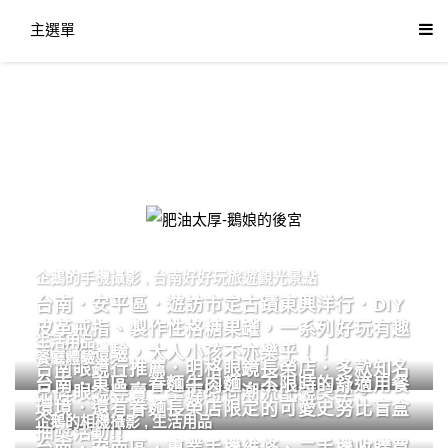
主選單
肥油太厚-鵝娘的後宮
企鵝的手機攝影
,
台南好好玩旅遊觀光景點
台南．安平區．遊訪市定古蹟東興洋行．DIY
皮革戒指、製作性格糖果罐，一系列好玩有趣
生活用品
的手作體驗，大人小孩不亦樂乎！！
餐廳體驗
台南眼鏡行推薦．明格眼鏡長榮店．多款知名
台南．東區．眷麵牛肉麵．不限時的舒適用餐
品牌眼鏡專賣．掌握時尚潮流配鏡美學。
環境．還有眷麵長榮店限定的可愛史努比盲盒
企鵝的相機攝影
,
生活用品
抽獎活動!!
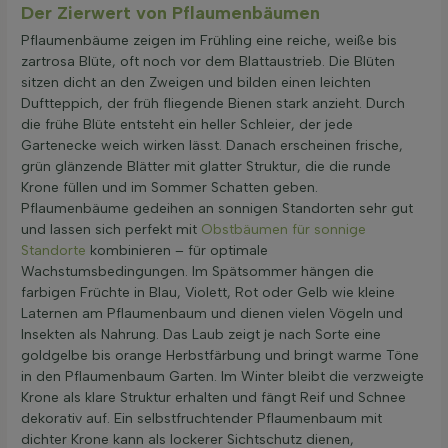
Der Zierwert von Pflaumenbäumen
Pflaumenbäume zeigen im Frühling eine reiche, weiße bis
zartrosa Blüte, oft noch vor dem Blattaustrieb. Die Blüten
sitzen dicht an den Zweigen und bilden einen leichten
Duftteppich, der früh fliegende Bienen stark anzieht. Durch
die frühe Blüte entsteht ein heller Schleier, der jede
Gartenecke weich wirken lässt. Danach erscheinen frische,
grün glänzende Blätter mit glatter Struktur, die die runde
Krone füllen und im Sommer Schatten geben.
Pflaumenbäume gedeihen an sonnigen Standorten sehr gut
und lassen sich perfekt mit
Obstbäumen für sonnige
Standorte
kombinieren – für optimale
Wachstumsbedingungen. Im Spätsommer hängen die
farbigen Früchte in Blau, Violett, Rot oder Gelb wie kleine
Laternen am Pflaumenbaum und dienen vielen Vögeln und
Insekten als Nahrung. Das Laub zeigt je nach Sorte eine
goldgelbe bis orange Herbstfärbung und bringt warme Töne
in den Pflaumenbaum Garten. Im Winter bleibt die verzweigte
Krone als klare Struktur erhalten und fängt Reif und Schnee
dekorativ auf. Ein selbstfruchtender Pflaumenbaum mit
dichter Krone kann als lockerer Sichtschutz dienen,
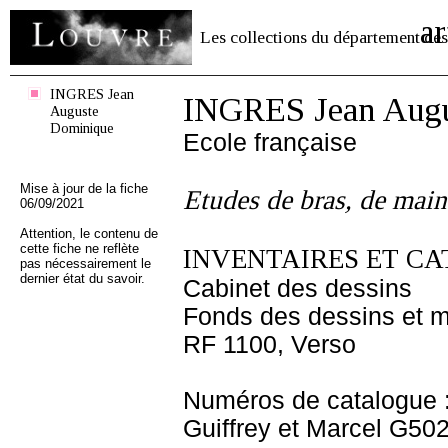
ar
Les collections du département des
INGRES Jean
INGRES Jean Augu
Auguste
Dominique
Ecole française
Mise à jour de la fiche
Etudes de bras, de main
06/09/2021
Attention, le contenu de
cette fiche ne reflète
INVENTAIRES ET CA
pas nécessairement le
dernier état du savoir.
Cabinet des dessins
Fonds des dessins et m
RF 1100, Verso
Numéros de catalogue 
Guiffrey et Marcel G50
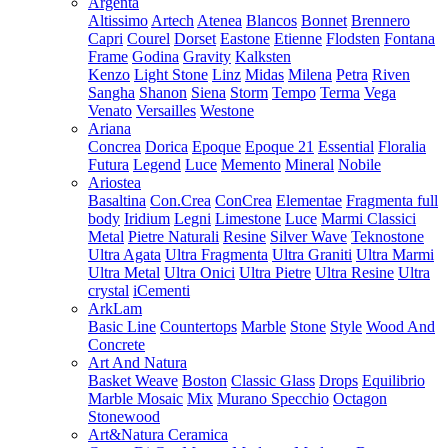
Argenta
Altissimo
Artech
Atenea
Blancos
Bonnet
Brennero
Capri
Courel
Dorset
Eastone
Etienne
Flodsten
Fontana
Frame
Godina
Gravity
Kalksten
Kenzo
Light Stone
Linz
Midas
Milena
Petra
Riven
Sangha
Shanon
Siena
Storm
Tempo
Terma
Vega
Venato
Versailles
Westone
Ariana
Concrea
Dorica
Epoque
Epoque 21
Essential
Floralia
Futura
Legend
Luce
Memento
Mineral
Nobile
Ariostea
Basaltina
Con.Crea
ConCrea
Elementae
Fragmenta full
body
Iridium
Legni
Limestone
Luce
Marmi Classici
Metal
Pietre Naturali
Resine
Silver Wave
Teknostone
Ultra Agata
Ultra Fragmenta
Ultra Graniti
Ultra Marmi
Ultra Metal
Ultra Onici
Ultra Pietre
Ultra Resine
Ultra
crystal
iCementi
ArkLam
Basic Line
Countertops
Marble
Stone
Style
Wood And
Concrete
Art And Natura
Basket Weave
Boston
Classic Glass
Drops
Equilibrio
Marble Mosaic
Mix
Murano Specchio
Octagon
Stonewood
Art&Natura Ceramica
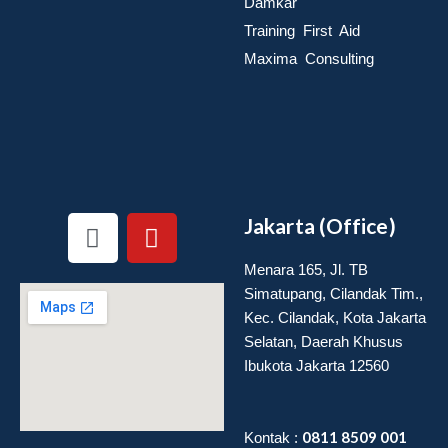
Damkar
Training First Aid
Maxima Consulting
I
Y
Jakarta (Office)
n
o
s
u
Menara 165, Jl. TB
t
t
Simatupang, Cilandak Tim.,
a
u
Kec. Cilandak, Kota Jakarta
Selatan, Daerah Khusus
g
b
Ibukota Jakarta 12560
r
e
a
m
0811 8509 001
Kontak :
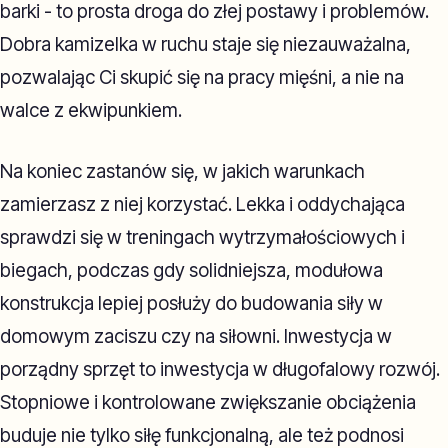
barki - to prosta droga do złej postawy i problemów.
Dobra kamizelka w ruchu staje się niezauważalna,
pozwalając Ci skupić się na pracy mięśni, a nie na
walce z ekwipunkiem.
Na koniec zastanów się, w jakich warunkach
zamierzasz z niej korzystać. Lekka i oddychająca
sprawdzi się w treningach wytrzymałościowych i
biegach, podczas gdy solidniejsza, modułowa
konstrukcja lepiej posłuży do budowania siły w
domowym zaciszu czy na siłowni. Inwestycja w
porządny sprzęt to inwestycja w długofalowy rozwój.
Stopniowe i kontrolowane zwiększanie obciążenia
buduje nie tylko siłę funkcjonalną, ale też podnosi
++++++++++
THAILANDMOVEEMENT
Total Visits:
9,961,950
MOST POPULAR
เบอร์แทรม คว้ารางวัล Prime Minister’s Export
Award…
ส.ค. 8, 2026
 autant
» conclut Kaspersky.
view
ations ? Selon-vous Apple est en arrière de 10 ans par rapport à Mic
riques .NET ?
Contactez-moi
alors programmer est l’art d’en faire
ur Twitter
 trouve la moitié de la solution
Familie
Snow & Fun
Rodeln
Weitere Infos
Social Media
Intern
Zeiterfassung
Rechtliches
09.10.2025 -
++++++++++
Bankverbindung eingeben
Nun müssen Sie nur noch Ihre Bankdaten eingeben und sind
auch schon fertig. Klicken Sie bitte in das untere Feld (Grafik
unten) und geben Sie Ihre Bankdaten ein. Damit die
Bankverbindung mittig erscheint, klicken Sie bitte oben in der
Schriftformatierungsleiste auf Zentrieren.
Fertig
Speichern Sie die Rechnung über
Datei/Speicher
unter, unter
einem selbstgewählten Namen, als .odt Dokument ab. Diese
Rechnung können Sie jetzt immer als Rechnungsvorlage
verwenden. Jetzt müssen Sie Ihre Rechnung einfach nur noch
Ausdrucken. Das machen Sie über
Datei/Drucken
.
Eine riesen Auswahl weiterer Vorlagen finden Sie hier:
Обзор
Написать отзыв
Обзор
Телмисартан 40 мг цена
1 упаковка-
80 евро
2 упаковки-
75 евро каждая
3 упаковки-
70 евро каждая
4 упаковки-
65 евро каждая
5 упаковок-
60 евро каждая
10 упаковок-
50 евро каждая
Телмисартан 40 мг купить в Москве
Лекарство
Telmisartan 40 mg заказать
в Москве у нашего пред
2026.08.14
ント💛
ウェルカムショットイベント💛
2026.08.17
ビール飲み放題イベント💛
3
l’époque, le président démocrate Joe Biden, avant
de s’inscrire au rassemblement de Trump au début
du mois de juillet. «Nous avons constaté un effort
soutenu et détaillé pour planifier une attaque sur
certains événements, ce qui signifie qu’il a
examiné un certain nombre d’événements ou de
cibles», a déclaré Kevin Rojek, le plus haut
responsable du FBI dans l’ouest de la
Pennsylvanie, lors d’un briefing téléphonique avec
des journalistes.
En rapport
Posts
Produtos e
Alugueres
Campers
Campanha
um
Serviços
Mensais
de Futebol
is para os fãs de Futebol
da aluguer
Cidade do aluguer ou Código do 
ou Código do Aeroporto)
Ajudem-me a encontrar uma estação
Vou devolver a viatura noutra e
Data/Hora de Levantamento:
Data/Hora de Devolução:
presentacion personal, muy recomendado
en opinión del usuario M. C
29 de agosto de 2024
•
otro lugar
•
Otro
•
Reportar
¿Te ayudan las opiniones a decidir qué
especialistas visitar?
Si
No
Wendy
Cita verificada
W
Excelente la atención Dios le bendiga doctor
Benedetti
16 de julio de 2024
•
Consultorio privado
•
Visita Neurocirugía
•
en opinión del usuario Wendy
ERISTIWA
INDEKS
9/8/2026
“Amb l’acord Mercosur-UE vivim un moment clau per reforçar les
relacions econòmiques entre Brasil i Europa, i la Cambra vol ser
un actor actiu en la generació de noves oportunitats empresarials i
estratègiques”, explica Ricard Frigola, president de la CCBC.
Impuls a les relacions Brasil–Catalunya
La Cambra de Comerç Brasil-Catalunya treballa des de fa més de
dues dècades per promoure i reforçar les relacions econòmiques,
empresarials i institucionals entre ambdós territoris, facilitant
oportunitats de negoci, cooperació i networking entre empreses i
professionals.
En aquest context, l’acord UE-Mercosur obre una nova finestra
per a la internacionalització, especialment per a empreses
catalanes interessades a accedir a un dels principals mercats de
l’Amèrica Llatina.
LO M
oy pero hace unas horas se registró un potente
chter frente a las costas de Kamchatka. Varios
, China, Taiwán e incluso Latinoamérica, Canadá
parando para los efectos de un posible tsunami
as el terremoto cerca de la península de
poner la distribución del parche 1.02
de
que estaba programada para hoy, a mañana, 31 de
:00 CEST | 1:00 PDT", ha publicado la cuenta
++++++++++
■ **Work required**
Reproduce the lines between the one containing "barki - to prosta" and the one containing "buduje nie tylko", inclusive, replacing "kamizelka" with "kurtka" and leaving everything else unchanged.

■ **Answer box**
barki - to prosta droga do złej postawy i problemów.
Dobra kurtka w ruchu staje się niezauważalna,
pozwalając Ci skupić się na pracy mięśni, a nie na
walce z ekwipunkiem.
Na koniec zastanów się, w jakich warunkach
zamierzasz z niej korzystać. Lekka i oddychająca
sprawdzi się w treningach wytrzymałościowych i
biegach, podczas gdy solidniejsza, modułowa
konstrukcja lepiej posłuży do budowania siły w
domowym zaciszu czy na siłowni. Inwestycja w
porządny sprzęt to inwestycja w długofalowy rozwój.
Stopniowe i kontrolowane zwiększanie obciążenia
buduje nie tylko siłę funkcjonalną, ale też podnosi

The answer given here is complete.